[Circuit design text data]
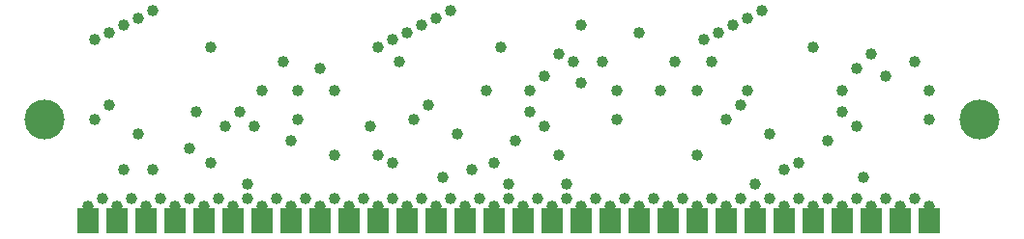
<source format=gbr>
G04 EAGLE Gerber RS-274X export*
G75*
%MOMM*%
%FSLAX34Y34*%
%LPD*%
%INSoldermask Top*%
%IPPOS*%
%AMOC8*
5,1,8,0,0,1.08239X$1,22.5*%
G01*
%ADD10R,1.981200X2.235200*%
%ADD11C,3.505200*%
%ADD12C,1.009600*%


D10*
X812800Y12700D03*
X787400Y12700D03*
X762000Y12700D03*
X736600Y12700D03*
X711200Y12700D03*
X685800Y12700D03*
X660400Y12700D03*
X635000Y12700D03*
X609600Y12700D03*
X584200Y12700D03*
X558800Y12700D03*
X533400Y12700D03*
X508000Y12700D03*
X482600Y12700D03*
X457200Y12700D03*
X431800Y12700D03*
X406400Y12700D03*
X381000Y12700D03*
X355600Y12700D03*
X330200Y12700D03*
X304800Y12700D03*
X279400Y12700D03*
X254000Y12700D03*
X228600Y12700D03*
X203200Y12700D03*
X177800Y12700D03*
X152400Y12700D03*
X127000Y12700D03*
X101600Y12700D03*
X76200Y12700D03*
D11*
X38100Y101600D03*
X857250Y101600D03*
D12*
X609600Y25400D03*
X279400Y25400D03*
X736600Y127000D03*
X539750Y127000D03*
X260350Y127000D03*
X609600Y127000D03*
X463550Y127000D03*
X812800Y127000D03*
X190500Y31750D03*
X469900Y31750D03*
X571500Y31750D03*
X596900Y31750D03*
X673100Y31750D03*
X774700Y31750D03*
X800100Y31750D03*
X139700Y31750D03*
X165100Y31750D03*
X495300Y31750D03*
X425450Y127000D03*
X527050Y152400D03*
X622300Y152400D03*
X723900Y31750D03*
X647700Y31750D03*
X88900Y31750D03*
X215900Y31750D03*
X241300Y31750D03*
X317500Y31750D03*
X342900Y31750D03*
X368300Y31750D03*
X393700Y31750D03*
X546100Y31750D03*
X654050Y127000D03*
X749300Y31750D03*
X622300Y31750D03*
X444500Y31750D03*
X419100Y31750D03*
X520700Y31750D03*
X266700Y31750D03*
X292100Y31750D03*
X698500Y31750D03*
X114300Y31750D03*
X349250Y152400D03*
X247650Y152400D03*
X165100Y76200D03*
X196850Y95250D03*
X800100Y152400D03*
X292100Y127000D03*
X577850Y127000D03*
X292100Y69850D03*
X609600Y69850D03*
X812800Y25400D03*
X76200Y25400D03*
X82550Y101600D03*
X260350Y101600D03*
X635000Y101600D03*
X539750Y101600D03*
X812800Y101600D03*
X361950Y101600D03*
X787400Y25400D03*
X749300Y146050D03*
X476250Y139700D03*
X762000Y25400D03*
X736600Y25400D03*
X685800Y57150D03*
X412750Y57150D03*
X133350Y57150D03*
X711200Y25400D03*
X673100Y88900D03*
X400050Y88900D03*
X120650Y88900D03*
X685800Y25400D03*
X755650Y50800D03*
X660400Y25400D03*
X660400Y44450D03*
X387350Y50800D03*
X107950Y57150D03*
X635000Y25400D03*
X95250Y114300D03*
X374650Y114300D03*
X647700Y114300D03*
X584200Y25400D03*
X762000Y158750D03*
X590550Y152400D03*
X558800Y25400D03*
X82550Y171450D03*
X342900Y171450D03*
X615950Y171450D03*
X533400Y25400D03*
X95250Y177800D03*
X355600Y177800D03*
X628650Y177800D03*
X558800Y177800D03*
X508000Y25400D03*
X774700Y139700D03*
X508000Y133350D03*
X482600Y25400D03*
X107950Y184150D03*
X368300Y184150D03*
X641350Y184150D03*
X508000Y184150D03*
X457200Y25400D03*
X120650Y190500D03*
X381000Y190500D03*
X654050Y190500D03*
X431800Y25400D03*
X495300Y44450D03*
X406400Y25400D03*
X133350Y196850D03*
X393700Y196850D03*
X666750Y196850D03*
X444500Y44450D03*
X381000Y25400D03*
X184150Y165100D03*
X438150Y165100D03*
X711200Y165100D03*
X330200Y165100D03*
X355600Y25400D03*
X698500Y63500D03*
X431800Y63500D03*
X184150Y63500D03*
X342900Y63500D03*
X330200Y25400D03*
X488950Y69850D03*
X330200Y69850D03*
X304800Y25400D03*
X749300Y95250D03*
X476250Y95250D03*
X222250Y95250D03*
X323850Y95250D03*
X254000Y25400D03*
X488950Y158750D03*
X279400Y146050D03*
X228600Y25400D03*
X254000Y82550D03*
X450850Y82550D03*
X723900Y82550D03*
X203200Y25400D03*
X501650Y152400D03*
X228600Y127000D03*
X177800Y25400D03*
X209550Y107950D03*
X736600Y107950D03*
X152400Y25400D03*
X171450Y107950D03*
X463550Y107950D03*
X127000Y25400D03*
X101600Y25400D03*
X215900Y44450D03*
M02*

</source>
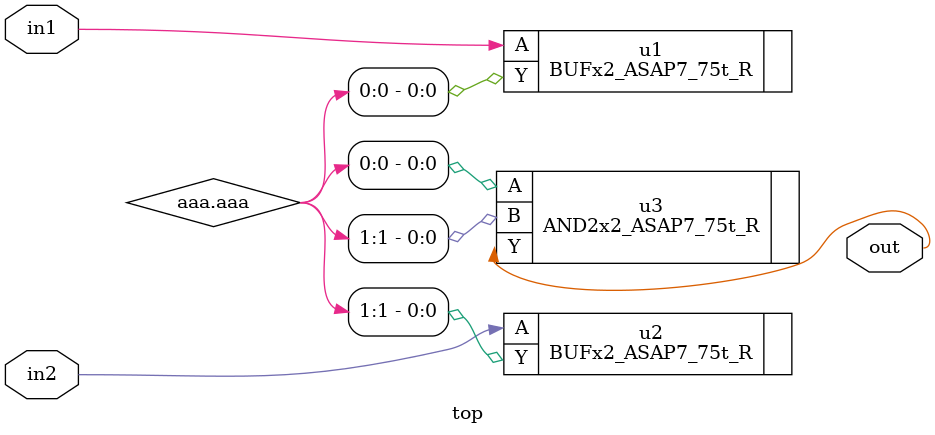
<source format=v>
module top (in1, in2, out);
  input in1, in2;
  output out;
  wire [1:0] \aaa.aaa ;

  BUFx2_ASAP7_75t_R u1 (.A(in1), .Y(\aaa.aaa [0]));
  BUFx2_ASAP7_75t_R u2 (.A(in2), .Y(\aaa.aaa [1]));
  AND2x2_ASAP7_75t_R u3 (.A(\aaa.aaa [0]), .B(\aaa.aaa
              [1]), .Y(out));
endmodule

</source>
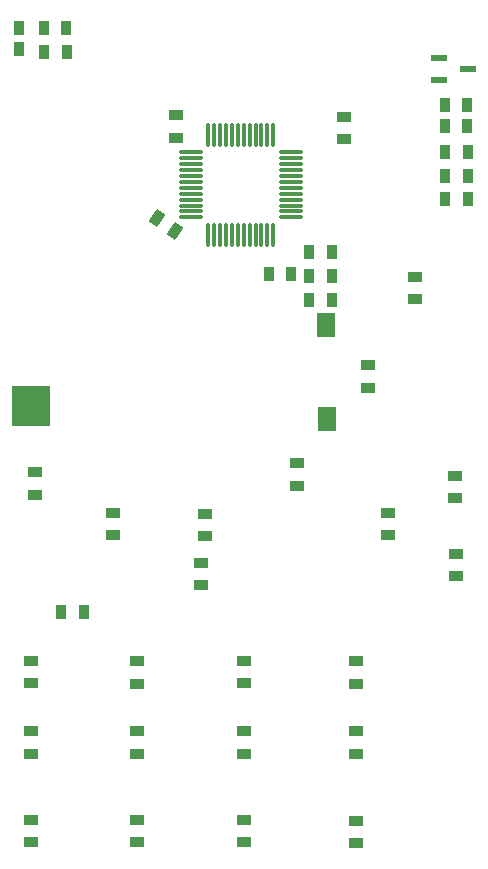
<source format=gtp>
G04*
G04 #@! TF.GenerationSoftware,Altium Limited,Altium Designer,22.11.1 (43)*
G04*
G04 Layer_Color=8421504*
%FSLAX44Y44*%
%MOMM*%
G71*
G04*
G04 #@! TF.SameCoordinates,BDB78580-9DC3-4381-8F3F-6093B5378177*
G04*
G04*
G04 #@! TF.FilePolarity,Positive*
G04*
G01*
G75*
%ADD17R,1.2700X0.8890*%
%ADD18R,1.5000X2.0000*%
%ADD19O,0.3000X2.1000*%
%ADD20O,2.1000X0.3000*%
%ADD21R,0.8890X1.2700*%
%ADD22R,3.3000X3.5000*%
%ADD23R,1.4000X0.6000*%
G04:AMPARAMS|DCode=24|XSize=1.27mm|YSize=0.889mm|CornerRadius=0mm|HoleSize=0mm|Usage=FLASHONLY|Rotation=55.000|XOffset=0mm|YOffset=0mm|HoleType=Round|Shape=Rectangle|*
%AMROTATEDRECTD24*
4,1,4,-0.0001,-0.7751,-0.7283,-0.2652,0.0001,0.7751,0.7283,0.2652,-0.0001,-0.7751,0.0*
%
%ADD24ROTATEDRECTD24*%

D17*
X877998Y1161002D02*
D03*
X877998Y1142002D02*
D03*
X844999Y564501D02*
D03*
Y545501D02*
D03*
X1020000Y1160000D02*
D03*
Y1141000D02*
D03*
X1040001Y949499D02*
D03*
Y930499D02*
D03*
X754999Y680501D02*
D03*
Y699501D02*
D03*
X898999Y763501D02*
D03*
Y782501D02*
D03*
X1056999Y805501D02*
D03*
Y824501D02*
D03*
X902000Y824000D02*
D03*
Y805000D02*
D03*
X979999Y847501D02*
D03*
Y866501D02*
D03*
X823999Y805501D02*
D03*
Y824501D02*
D03*
X1115000Y771000D02*
D03*
Y790000D02*
D03*
X1114000Y837000D02*
D03*
Y856000D02*
D03*
X758000Y859000D02*
D03*
Y840000D02*
D03*
X845000Y699000D02*
D03*
X1030000D02*
D03*
X934999Y699501D02*
D03*
X1079999Y1024501D02*
D03*
Y1005501D02*
D03*
X1030000Y680000D02*
D03*
X934999Y680501D02*
D03*
X845000Y680000D02*
D03*
X1029999Y620501D02*
D03*
Y639501D02*
D03*
X935001Y639499D02*
D03*
Y620499D02*
D03*
X844999Y620501D02*
D03*
Y639501D02*
D03*
X754999Y620501D02*
D03*
Y639501D02*
D03*
X1030000Y545000D02*
D03*
Y564000D02*
D03*
X934999Y545501D02*
D03*
Y564501D02*
D03*
X754999Y545501D02*
D03*
Y564501D02*
D03*
D18*
X1005200Y904412D02*
D03*
X1005000Y983740D02*
D03*
D19*
X930000Y1144540D02*
D03*
X920000Y1060000D02*
D03*
X915000D02*
D03*
X955000D02*
D03*
X910000Y1144540D02*
D03*
X960000Y1060000D02*
D03*
X950000D02*
D03*
X945000D02*
D03*
X940000D02*
D03*
X935000D02*
D03*
X930000D02*
D03*
X925000D02*
D03*
X910000D02*
D03*
X905000D02*
D03*
Y1144540D02*
D03*
X915000D02*
D03*
X920000D02*
D03*
X925000D02*
D03*
X935000D02*
D03*
X940000D02*
D03*
X945000D02*
D03*
X950000D02*
D03*
X955000D02*
D03*
X960000D02*
D03*
D20*
X890484Y1079770D02*
D03*
X974770Y1109770D02*
D03*
X890484Y1074770D02*
D03*
Y1084770D02*
D03*
Y1089770D02*
D03*
Y1094770D02*
D03*
Y1099770D02*
D03*
Y1104770D02*
D03*
Y1109770D02*
D03*
Y1114770D02*
D03*
Y1119770D02*
D03*
Y1124770D02*
D03*
Y1129770D02*
D03*
X974770D02*
D03*
Y1124770D02*
D03*
Y1119770D02*
D03*
Y1114770D02*
D03*
Y1104770D02*
D03*
Y1099770D02*
D03*
Y1094770D02*
D03*
Y1089770D02*
D03*
Y1084770D02*
D03*
Y1079770D02*
D03*
Y1074770D02*
D03*
D21*
X745000Y1235000D02*
D03*
Y1217220D02*
D03*
X784501Y1235001D02*
D03*
X765501D02*
D03*
X1009501Y1025001D02*
D03*
X990501D02*
D03*
X956000Y1027000D02*
D03*
X975000D02*
D03*
X1105000Y1152000D02*
D03*
X1124000D02*
D03*
X1124492Y1130035D02*
D03*
X1105492D02*
D03*
X1105000Y1170000D02*
D03*
X1124000D02*
D03*
X1105494Y1110001D02*
D03*
X1124494D02*
D03*
X1124492Y1089999D02*
D03*
X1105492D02*
D03*
X990499Y1044999D02*
D03*
X1009499D02*
D03*
X785000Y1215000D02*
D03*
X766000D02*
D03*
X990501Y1005001D02*
D03*
X1009501D02*
D03*
X780501Y741001D02*
D03*
X799501D02*
D03*
D22*
X755000Y915000D02*
D03*
D23*
X1125139Y1200499D02*
D03*
X1100000Y1191000D02*
D03*
Y1210000D02*
D03*
D24*
X877000Y1063000D02*
D03*
X861436Y1073898D02*
D03*
M02*

</source>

__Exercise details__: Return exactly, and only, the lines above starting at the line that contains "X774700Y31750D03*" and ending at the line that contains "X342900Y31750D03*".

__Answer to the problem__:
X774700Y31750D03*
X800100Y31750D03*
X139700Y31750D03*
X165100Y31750D03*
X495300Y31750D03*
X425450Y127000D03*
X527050Y152400D03*
X622300Y152400D03*
X723900Y31750D03*
X647700Y31750D03*
X88900Y31750D03*
X215900Y31750D03*
X241300Y31750D03*
X317500Y31750D03*
X342900Y31750D03*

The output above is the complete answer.